В советской поэзии 2-стопники мало распространены. После светловской «Гренады» (1926) в поэтический обиход вошла своеобразная форма «расчленённого» Ам4 — Ам2+2, два полустишия, разделённые стихоразделом, обычно женским: «Мы ехали шагом, Мы мчались в боях». Такой стих неоднократно эксплоатировался и самим Светловым («Перед боем», «Песня», «Большая дорога»), и другими поэтами — зачастую с нарушением стихоразделов: Исаковский «Ельня», П. Васильев «Дорога», Недогонов «Дорога моей земли», Смеляков «Вдоль дымных окраин», К. Ваншенкин «Есть сладкая радость», Рубцов «Дорожная элегия», Горбовский «Послушайте, дядя» (заметна «путевая» семантика). Успех Ам2+2, по всей вероятности, способствовал некоторому усилению Ам2 — Асеев «Дыханье эпохи», Ахматова «Путём всея земли», Тихонов «Костёр», Яшин «Первый птенец», Прокофьев «За нашей рекою», Л. Озеров «О сжатые сроки» и т.д.

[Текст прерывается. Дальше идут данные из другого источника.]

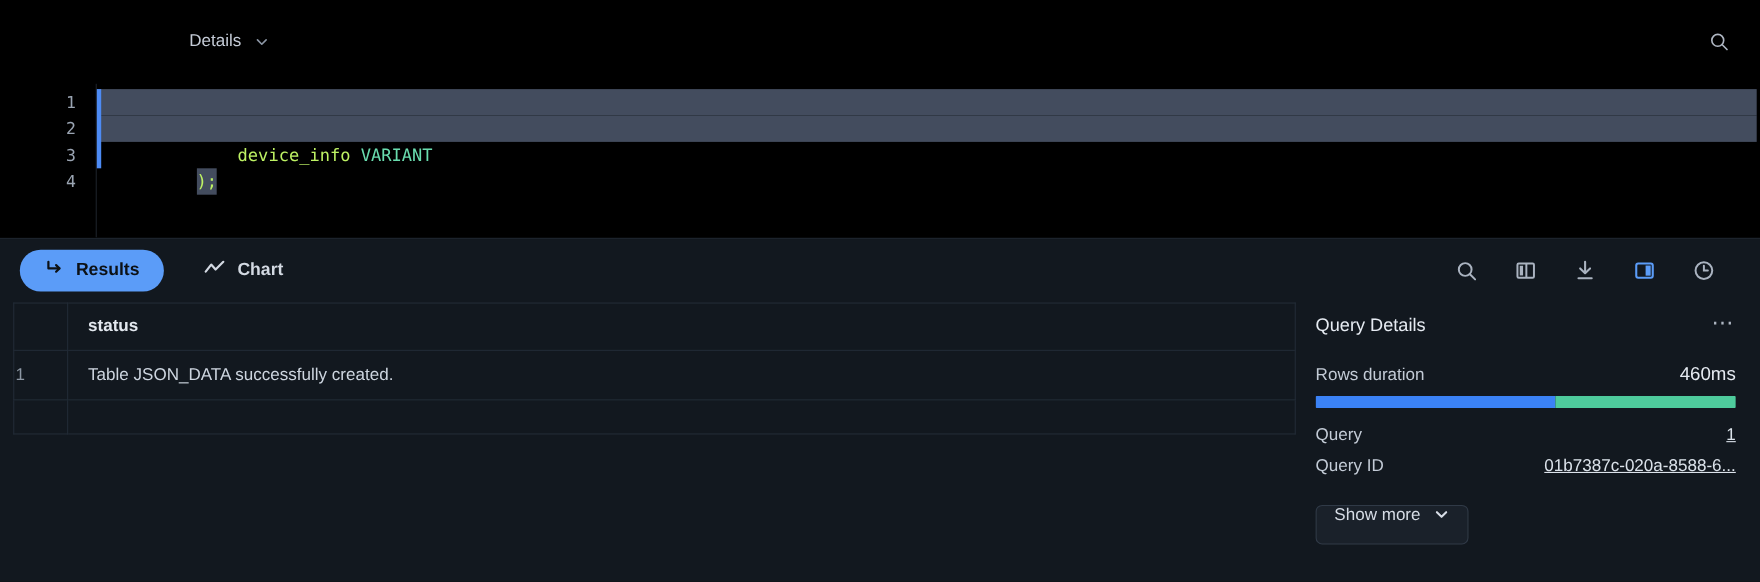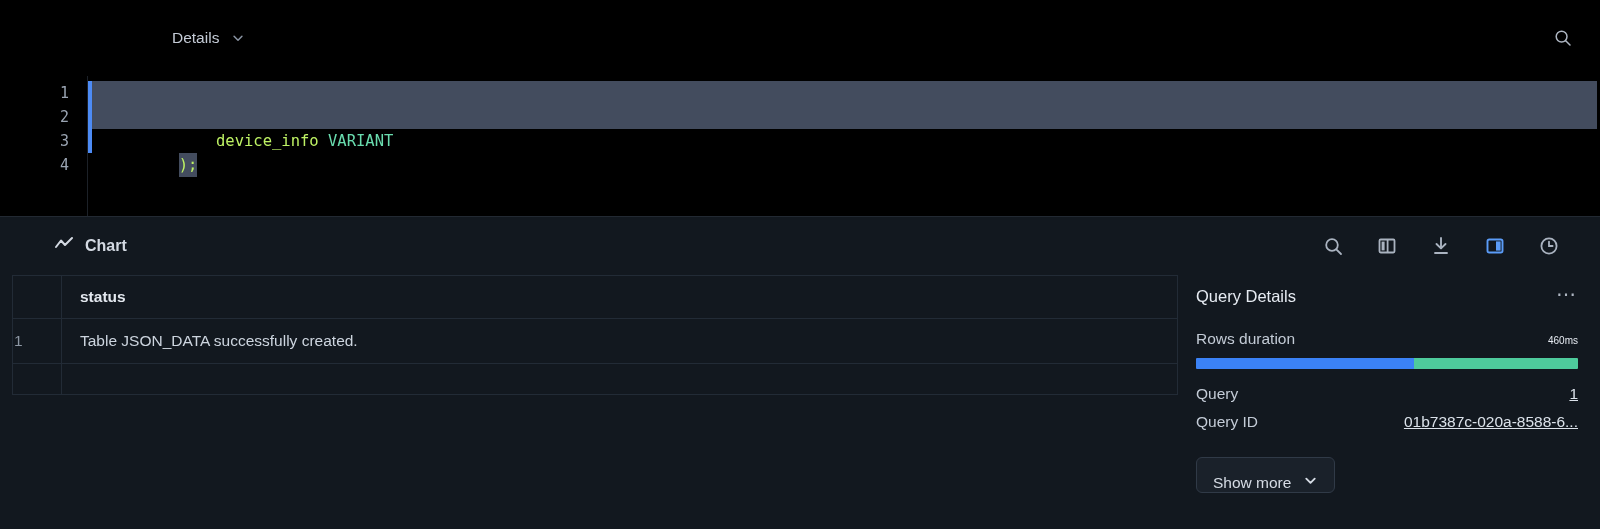--- a/index.html
+++ b/index.html
@@ -377,6 +377,15 @@
 
     <div class="res-toolbar">
 
+      <div class="pill">
+        <span>
+          <svg width="18" height="18" viewBox="0 0 18 18" fill="none" stroke="currentColor" stroke-width="2" stroke-linecap="round" stroke-linejoin="round">
+            <path d="M4 3 V9 H14"></path>
+            <path d="M11 6 L14 9 L11 12"></path>
+          </svg>
+        </span>
+        <span>Results</span>
+      </div>
 
       <div class="tabbtn">
         <span>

Возрастает употребительность и Ан2, вызванная возрождением народно-поэтичесикх традиций. Начало его популярности было положено в 30 — 40-е гг. песнями Прокофьева «Где весна, там и лето», Исаковского «Огонёк», Ошанина «Есть такая любовь». В отличие от анапестических песен ХIX в. («Не шуми ты, непогодушка» Грамматина, «Полетай, соловеюшко» Цыганова, «Меж крутых берегов» Ожегова и пр.) в песенных произведениях советских стихотворцев нерифмованные дактилические окончания и мужские рифмы сменяются разными видами рифмовки, и в полтора-два раза повышается число Дс за счёт Мс.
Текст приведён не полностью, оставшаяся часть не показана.